I use a pair I got at lowes ....heavy duty kitchen shears. Doesnt matter what you use as long as its made of stainless steel, and is tough enough to not get easily dulled on the spines.
It takes a little longer to clip them before you bag them, but you don't have to worry about getting poked later. I just stick them in the bag now...its a lot faster....but I have been stuck a couple of times...


----------



## eodryan

Yeah the normal military trauma scissors is what I've seen in the videos.






Those are "titanium bonded" so they may be better in the saltwater long run. These are the cut through a penny scissors you may remember from the 80s.

Google trauma shears or look on amazon. They start at 3 bucks. CVS or drugstores might have them as well.


----------



## hjorgan

Can't tell you how much I love those videos and hate those lionfish. You need an contribution website.... I'm in for a few bucks! Keep the videos coming.


----------



## Plattinum

Thanks to ALL for the input.

And yes, Firefishvideos are always fun to watch. It takes time and effort to edit videos as well as he does.


----------



## WhackUmStackUm

I bought my titanium "kitchen sissors" at Walmart.


----------



## matthewy8

what do you do with the fish? eat um?


----------



## matthewy8

bump


----------



## Telum Pisces

matthewy8 said:


> what do you do with the fish? eat um?


They are yummy if you get a big enough one to get a fillet. Or you can leave them down there to rot or become some type of fish food. They are an invasive species that do not belong here. But they were bound to make it here eventually from the southern part of the state. 

I am just waiting for the hog fish to finally make there way up here from the south.


----------



## no woryz

uh, as Firefish's manager I am accepting donations on his behalf..... lol.... Great videos but be careful of the spines....seems on occasion a piece of the spine breaks off when contacted and you should be sure to remove it if it does..definately prolongs the pain...seems the pain is lesser if nothing embeds....good heavy gloves are helpful...


----------



## matthewy8

I knew they were invasive and unwanted but I had no idea people ate them. I didnt think they got big enough. How close have they been seen to our shoreline?


----------



## no woryz

I hear some have been seen in the bay....unconfirmed though...


----------



## Telum Pisces

matthewy8 said:


> I knew they were invasive and unwanted but I had no idea people ate them. I didnt think they got big enough. How close have they been seen to our shoreline?

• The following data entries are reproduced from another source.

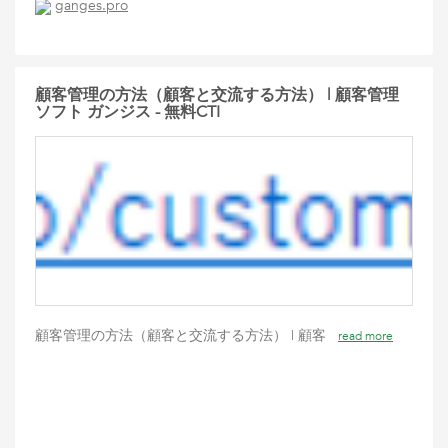
ganges.pro
顧客管理の方法（顧客と交流する方法） | 顧客管理
ソフト ガンジス - 無料CTI
顧客管理の方法（顧客と交流する方法） | 顧客
read more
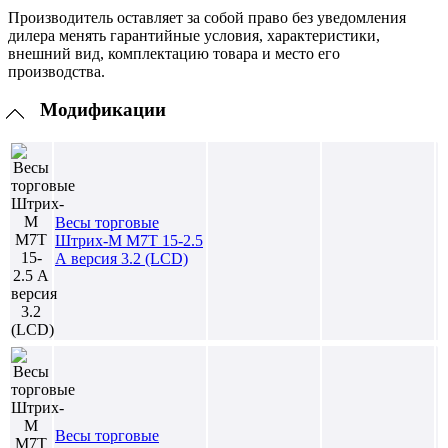
Производитель оставляет за собой право без уведомления
дилера менять гарантийные условия, характеристики,
внешний вид, комплектацию товара и место его
производства.
Модификации
Весы торговые
Штрих-М М7Т 15-2.5
А версия 3.2 (LCD)
Весы торговые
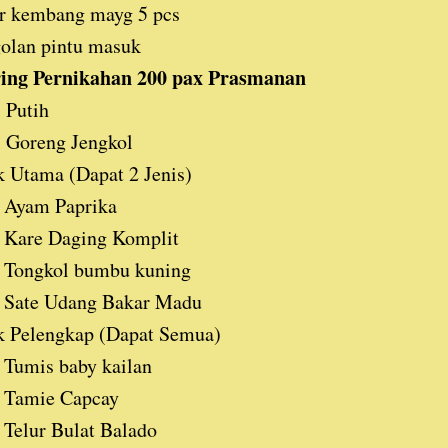
r kembang mayg 5 pcs
olan pintu masuk
ing Pernikahan 200 pax Prasmanan
 Putih
 Goreng Jengkol
 Utama (Dapat 2 Jenis)
Ayam Paprika
Kare Daging Komplit
Tongkol bumbu kuning
Sate Udang Bakar Madu
k Pelengkap (Dapat Semua)
Tumis baby kailan
Tamie Capcay
Telur Bulat Balado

When I was in Charleston, SC, some top chefs in the area were placing them on the menu in the restaurants.


----------



## matthewy8

I wonder how good it is.


----------



## captken

*Jewfish eat 'em.*

Divers are not finding Lionfish on spot with a resident Jewfish or two. Jewfish eat anything that will fit into their mouth including 30# Cobia.

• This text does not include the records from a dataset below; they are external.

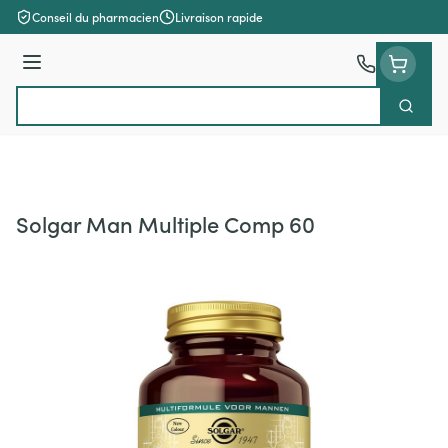
Aller au contenu
Conseil du pharmacien
Livraison rapide
Menu
Cherch
Rechercher
Solgar Man Multiple Comp 60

Jewfish are everywhere down here now days.

Good reason not to open season on Jewfish.


----------



## El Kabong

matthewy8 said:


> what do you do with the fish? eat um?


I decapitate them and swim around with the head on my spear so the other lionfish know what's coming for them 

But if you just leave them on the bottom, there's a line of fish nibbling on them before you leave the bottom.


----------



## wjstewart

After spending last summer deployed to Guantanamo and shooting these by the bucket full we started just eating them sashimi style. One of the best raw white fish meat. Looking forward to blasting some up this way.


----------



## ocddeerhunter

*emt sissors*

my buddy uses emt sissors ,I just bought "mustade "shears at Walmart (narrvarre .some walmarts have them others dont )they work good but they have the power put cut the bone at the gill plate for removing the throat meat on groupers and snappers thats what I bought them for .We used to throw that away after filleting the fish that was wasting about a pound or more of meat per fish ,try it out cut the back gill loose on both sides then cut the bone at the edge of gill plate then pivot the throat down and clip off at the front jaw ,clip the fins off but leave the skin on lay it on the grill (smoker is better with either the water bowl or the charcoal pan in a lower peg to cook slow)skin down till cooked remove the 4 big flat bones and skin with fork .and to think I used to throw it away for years .
I take the flakey cooked meat and stuff hollowed out jalapenos then batter them in basspro uncle bucks hot & spicy fish batter and freeze on wax paper (helps batter stay on during cooking ) I'm getten hungry gotta go


----------



## amarcafina

Those shears are also great for cutting out Snapper throats !!!


----------